◆ Source records:
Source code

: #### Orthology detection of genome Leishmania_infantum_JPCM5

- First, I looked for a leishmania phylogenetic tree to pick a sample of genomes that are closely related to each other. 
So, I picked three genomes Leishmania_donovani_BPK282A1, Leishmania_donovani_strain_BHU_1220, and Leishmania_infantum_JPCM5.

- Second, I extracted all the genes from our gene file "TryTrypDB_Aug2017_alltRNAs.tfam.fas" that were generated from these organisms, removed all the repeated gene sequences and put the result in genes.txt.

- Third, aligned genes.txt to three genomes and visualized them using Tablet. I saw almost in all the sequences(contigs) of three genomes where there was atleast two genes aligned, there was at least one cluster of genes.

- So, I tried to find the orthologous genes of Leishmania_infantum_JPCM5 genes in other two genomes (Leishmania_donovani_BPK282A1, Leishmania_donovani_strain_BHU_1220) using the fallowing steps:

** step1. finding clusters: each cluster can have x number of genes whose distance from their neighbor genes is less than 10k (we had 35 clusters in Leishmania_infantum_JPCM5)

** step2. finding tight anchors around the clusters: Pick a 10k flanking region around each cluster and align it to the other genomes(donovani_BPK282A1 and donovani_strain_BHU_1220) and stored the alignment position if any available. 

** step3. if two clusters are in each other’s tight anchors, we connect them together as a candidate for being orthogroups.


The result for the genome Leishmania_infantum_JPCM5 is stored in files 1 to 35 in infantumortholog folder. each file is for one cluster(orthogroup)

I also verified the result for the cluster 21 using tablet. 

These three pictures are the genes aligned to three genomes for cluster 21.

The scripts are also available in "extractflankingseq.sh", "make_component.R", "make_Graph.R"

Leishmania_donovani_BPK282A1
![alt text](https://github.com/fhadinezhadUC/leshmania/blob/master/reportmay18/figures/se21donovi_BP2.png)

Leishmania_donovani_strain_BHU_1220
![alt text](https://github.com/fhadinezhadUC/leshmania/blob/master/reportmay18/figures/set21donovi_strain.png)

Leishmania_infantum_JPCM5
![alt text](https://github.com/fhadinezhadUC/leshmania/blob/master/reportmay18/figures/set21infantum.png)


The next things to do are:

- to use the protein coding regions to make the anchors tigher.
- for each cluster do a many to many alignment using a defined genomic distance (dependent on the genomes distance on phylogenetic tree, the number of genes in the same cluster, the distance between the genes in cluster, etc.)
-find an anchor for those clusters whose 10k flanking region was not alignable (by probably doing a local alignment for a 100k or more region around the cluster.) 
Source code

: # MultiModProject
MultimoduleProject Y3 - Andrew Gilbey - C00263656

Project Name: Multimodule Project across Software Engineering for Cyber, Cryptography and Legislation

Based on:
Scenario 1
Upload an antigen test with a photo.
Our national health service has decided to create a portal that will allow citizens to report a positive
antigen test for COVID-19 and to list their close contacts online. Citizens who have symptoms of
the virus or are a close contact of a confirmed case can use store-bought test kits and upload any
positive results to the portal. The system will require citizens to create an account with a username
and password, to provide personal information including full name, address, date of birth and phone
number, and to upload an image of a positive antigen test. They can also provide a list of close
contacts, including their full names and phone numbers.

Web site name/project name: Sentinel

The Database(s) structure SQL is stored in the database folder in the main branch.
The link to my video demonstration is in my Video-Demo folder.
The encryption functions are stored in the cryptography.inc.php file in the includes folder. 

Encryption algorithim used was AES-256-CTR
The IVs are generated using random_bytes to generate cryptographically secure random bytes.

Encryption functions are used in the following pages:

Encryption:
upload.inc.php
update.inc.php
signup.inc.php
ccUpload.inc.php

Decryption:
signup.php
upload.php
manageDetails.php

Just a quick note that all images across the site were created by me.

◆ Task requirements:
Nothing should be dropped or changed, so repeat all of the entries exactly.

◆ Written solution:
Source code

: #### Orthology detection of genome Leishmania_infantum_JPCM5

- First, I looked for a leishmania phylogenetic tree to pick a sample of genomes that are closely related to each other. 
So, I picked three genomes Leishmania_donovani_BPK282A1, Leishmania_donovani_strain_BHU_1220, and Leishmania_infantum_JPCM5.

- Second, I extracted all the genes from our gene file "TryTrypDB_Aug2017_alltRNAs.tfam.fas" that were generated from these organisms, removed all the repeated gene sequences and put the result in genes.txt.

- Third, aligned genes.txt to three genomes and visualized them using Tablet. I saw almost in all the sequences(contigs) of three genomes where there was atleast two genes aligned, there was at least one cluster of genes.

- So, I tried to find the orthologous genes of Leishmania_infantum_JPCM5 genes in other two genomes (Leishmania_donovani_BPK282A1, Leishmania_donovani_strain_BHU_1220) using the fallowing steps:

** step1. finding clusters: each cluster can have x number of genes whose distance from their neighbor genes is less than 10k (we had 35 clusters in Leishmania_infantum_JPCM5)

** step2. finding tight anchors around the clusters: Pick a 10k flanking region around each cluster and align it to the other genomes(donovani_BPK282A1 and donovani_strain_BHU_1220) and stored the alignment position if any available. 

** step3. if two clusters are in each other’s tight anchors, we connect them together as a candidate for being orthogroups.


The result for the genome Leishmania_infantum_JPCM5 is stored in files 1 to 35 in infantumortholog folder. each file is for one cluster(orthogroup)

I also verified the result for the cluster 21 using tablet. 

These three pictures are the genes aligned to three genomes for cluster 21.

The scripts are also available in "extractflankingseq.sh", "make_component.R", "make_Graph.R"

Leishmania_donovani_BPK282A1
![alt text](https://github.com/fhadinezhadUC/leshmania/blob/master/reportmay18/figures/se21donovi_BP2.png)

Leishmania_donovani_strain_BHU_1220
![alt text](https://github.com/fhadinezhadUC/leshmania/blob/master/reportmay18/figures/set21donovi_strain.png)

Leishmania_infantum_JPCM5
![alt text](https://github.com/fhadinezhadUC/leshmania/blob/master/reportmay18/figures/set21infantum.png)


The next things to do are:

- to use the protein coding regions to make the anchors tigher.
- for each cluster do a many to many alignment using a defined genomic distance (dependent on the genomes distance on phylogenetic tree, the number of genes in the same cluster, the distance between the genes in cluster, etc.)
-find an anchor for those clusters whose 10k flanking region was not alignable (by probably doing a local alignment for a 100k or more region around the cluster.) 
Source code

: # MultiModProject
MultimoduleProject Y3 - Andrew Gilbey - C00263656

Project Name: Multimodule Project across Software Engineering for Cyber, Cryptography and Legislation

Based on:
Scenario 1
Upload an antigen test with a photo.
Our national health service has decided to create a portal that will allow citizens to report a positive
antigen test for COVID-19 and to list their close contacts online. Citizens who have symptoms of
the virus or are a close contact of a confirmed case can use store-bought test kits and upload any
positive results to the portal. The system will require citizens to create an account with a username
and password, to provide personal information including full name, address, date of birth and phone
number, and to upload an image of a positive antigen test. They can also provide a list of close
contacts, including their full names and phone numbers.

Web site name/project name: Sentinel

The Database(s) structure SQL is stored in the database folder in the main branch.
The link to my video demonstration is in my Video-Demo folder.
The encryption functions are stored in the cryptography.inc.php file in the includes folder. 

Encryption algorithim used was AES-256-CTR
The IVs are generated using random_bytes to generate cryptographically secure random bytes.

Encryption functions are used in the following pages:

Encryption:
upload.inc.php
update.inc.php
signup.inc.php
ccUpload.inc.php

Decryption:
signup.php
upload.php
manageDetails.php

Just a quick note that all images across the site were created by me.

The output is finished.